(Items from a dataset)
+++++
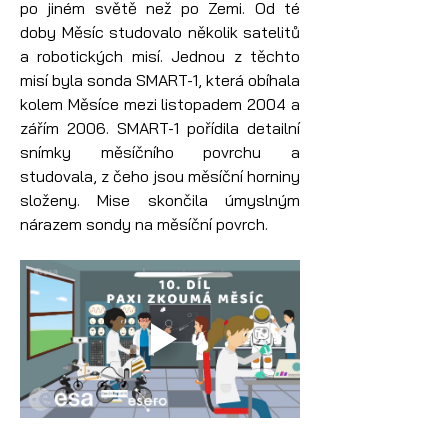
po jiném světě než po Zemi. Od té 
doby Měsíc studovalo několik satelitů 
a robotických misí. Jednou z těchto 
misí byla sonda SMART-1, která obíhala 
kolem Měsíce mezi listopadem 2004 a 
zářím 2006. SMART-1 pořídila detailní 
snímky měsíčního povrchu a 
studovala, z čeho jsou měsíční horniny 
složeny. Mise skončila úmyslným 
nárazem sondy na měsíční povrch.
+++++
Exercise: What is needed is an exact output of the records above, with every picture left out.

Result for this task:
po jiném světě než po Zemi. Od té 
doby Měsíc studovalo několik satelitů 
a robotických misí. Jednou z těchto 
misí byla sonda SMART-1, která obíhala 
kolem Měsíce mezi listopadem 2004 a 
zářím 2006. SMART-1 pořídila detailní 
snímky měsíčního povrchu a 
studovala, z čeho jsou měsíční horniny 
složeny. Mise skončila úmyslným 
nárazem sondy na měsíční povrch.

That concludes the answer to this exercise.